▸ Work item
Copy out the entries word for word, from the very start through the line that contains "Paket: Former utformade".

★ ★ ★ ★

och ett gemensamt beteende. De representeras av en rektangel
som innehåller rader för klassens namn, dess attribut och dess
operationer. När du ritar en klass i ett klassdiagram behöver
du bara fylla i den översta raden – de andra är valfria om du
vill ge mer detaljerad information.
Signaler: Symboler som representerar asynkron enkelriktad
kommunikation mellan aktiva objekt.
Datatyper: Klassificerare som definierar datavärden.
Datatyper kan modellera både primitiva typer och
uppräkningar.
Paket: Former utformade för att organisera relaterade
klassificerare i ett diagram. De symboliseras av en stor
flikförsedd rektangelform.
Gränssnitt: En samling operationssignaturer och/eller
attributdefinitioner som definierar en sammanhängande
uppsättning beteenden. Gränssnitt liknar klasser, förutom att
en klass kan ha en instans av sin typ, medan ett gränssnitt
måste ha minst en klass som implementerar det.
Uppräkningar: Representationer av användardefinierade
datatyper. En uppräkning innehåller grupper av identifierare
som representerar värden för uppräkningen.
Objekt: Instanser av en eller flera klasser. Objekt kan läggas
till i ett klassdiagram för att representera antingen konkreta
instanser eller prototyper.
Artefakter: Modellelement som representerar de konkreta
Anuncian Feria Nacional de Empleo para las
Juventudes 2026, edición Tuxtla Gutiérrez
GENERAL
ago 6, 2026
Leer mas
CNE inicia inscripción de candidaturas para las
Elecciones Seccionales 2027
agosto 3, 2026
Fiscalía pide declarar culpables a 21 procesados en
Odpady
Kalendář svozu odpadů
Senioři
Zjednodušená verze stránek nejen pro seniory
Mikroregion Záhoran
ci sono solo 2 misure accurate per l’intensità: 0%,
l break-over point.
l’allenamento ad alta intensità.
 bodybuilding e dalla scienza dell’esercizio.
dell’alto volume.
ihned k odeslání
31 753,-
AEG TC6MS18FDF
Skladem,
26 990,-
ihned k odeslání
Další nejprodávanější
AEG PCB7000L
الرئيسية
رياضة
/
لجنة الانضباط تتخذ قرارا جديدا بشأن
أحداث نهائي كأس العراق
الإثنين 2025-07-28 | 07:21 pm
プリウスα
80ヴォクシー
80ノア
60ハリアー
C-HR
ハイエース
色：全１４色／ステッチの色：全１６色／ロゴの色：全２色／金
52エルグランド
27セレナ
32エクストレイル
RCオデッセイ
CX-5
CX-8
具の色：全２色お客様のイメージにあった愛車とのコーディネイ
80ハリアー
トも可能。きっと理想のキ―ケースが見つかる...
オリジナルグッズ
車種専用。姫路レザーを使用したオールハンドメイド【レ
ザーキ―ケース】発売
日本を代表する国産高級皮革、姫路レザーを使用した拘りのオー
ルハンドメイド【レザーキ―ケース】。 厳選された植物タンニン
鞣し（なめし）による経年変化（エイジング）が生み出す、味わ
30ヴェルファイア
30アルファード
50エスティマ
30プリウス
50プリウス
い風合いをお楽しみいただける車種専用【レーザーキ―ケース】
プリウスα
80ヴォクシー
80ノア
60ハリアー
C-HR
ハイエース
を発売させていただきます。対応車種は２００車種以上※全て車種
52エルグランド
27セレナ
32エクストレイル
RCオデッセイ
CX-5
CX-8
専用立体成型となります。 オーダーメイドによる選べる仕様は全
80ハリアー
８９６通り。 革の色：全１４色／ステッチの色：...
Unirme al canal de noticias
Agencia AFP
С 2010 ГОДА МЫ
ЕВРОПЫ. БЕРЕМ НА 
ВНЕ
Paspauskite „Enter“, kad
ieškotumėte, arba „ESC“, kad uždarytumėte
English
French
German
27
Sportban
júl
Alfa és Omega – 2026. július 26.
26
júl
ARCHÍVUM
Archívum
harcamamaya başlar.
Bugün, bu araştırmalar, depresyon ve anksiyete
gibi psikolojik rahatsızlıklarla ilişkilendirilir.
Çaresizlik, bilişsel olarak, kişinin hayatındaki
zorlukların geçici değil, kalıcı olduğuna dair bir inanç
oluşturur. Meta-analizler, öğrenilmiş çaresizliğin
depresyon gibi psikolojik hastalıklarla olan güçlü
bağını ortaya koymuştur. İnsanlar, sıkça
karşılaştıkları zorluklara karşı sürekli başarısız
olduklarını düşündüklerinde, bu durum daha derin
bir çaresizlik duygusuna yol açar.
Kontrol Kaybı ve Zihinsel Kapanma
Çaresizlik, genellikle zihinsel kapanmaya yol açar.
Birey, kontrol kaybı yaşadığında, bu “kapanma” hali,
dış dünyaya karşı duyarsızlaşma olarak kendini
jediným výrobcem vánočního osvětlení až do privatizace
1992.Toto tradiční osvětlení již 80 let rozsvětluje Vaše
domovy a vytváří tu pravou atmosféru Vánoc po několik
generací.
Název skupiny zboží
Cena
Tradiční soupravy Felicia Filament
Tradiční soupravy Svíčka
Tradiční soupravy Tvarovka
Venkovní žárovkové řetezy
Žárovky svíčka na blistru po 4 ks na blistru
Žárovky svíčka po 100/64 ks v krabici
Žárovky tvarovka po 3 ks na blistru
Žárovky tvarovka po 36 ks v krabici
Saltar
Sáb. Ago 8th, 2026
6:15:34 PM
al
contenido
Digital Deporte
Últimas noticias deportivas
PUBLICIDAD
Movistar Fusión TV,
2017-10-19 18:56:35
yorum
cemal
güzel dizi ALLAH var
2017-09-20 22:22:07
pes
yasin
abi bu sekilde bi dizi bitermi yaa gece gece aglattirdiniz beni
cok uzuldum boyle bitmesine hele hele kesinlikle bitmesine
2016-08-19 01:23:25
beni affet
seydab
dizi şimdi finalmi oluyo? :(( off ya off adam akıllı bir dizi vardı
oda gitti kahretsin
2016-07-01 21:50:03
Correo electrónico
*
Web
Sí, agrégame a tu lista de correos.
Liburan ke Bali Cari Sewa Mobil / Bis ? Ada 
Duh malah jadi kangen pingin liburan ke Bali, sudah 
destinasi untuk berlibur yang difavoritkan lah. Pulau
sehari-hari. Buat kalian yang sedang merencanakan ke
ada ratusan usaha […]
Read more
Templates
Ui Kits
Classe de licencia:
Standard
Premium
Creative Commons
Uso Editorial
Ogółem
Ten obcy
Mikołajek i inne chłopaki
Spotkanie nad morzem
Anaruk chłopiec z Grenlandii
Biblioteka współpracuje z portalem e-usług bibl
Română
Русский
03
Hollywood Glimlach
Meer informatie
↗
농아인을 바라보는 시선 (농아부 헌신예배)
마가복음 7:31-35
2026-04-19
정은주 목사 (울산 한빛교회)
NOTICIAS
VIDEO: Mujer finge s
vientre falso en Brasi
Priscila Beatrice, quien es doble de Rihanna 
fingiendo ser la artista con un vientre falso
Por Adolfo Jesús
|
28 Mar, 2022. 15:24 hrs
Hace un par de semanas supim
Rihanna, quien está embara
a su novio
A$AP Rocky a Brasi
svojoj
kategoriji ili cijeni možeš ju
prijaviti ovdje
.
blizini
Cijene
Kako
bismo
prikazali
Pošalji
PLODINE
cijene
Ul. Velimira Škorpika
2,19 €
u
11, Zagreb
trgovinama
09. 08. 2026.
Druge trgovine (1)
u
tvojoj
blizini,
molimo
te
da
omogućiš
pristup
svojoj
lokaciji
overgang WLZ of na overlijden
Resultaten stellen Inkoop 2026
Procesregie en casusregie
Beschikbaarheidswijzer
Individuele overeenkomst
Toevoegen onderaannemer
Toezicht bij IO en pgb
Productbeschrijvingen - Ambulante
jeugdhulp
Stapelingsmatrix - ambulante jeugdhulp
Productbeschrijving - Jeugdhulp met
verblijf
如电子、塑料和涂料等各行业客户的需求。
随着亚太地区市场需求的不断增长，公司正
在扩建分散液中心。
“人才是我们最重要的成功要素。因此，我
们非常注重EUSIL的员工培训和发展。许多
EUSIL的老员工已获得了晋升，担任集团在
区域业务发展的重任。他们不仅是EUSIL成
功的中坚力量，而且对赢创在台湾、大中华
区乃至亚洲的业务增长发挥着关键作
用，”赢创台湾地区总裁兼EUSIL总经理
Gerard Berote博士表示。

★ ★ ★ ★

▸ Exercise answer
och ett gemensamt beteende. De representeras av en rektangel
som innehåller rader för klassens namn, dess attribut och dess
operationer. När du ritar en klass i ett klassdiagram behöver
du bara fylla i den översta raden – de andra är valfria om du
vill ge mer detaljerad information.
Signaler: Symboler som representerar asynkron enkelriktad
kommunikation mellan aktiva objekt.
Datatyper: Klassificerare som definierar datavärden.
Datatyper kan modellera både primitiva typer och
uppräkningar.
Paket: Former utformade för att organisera relaterade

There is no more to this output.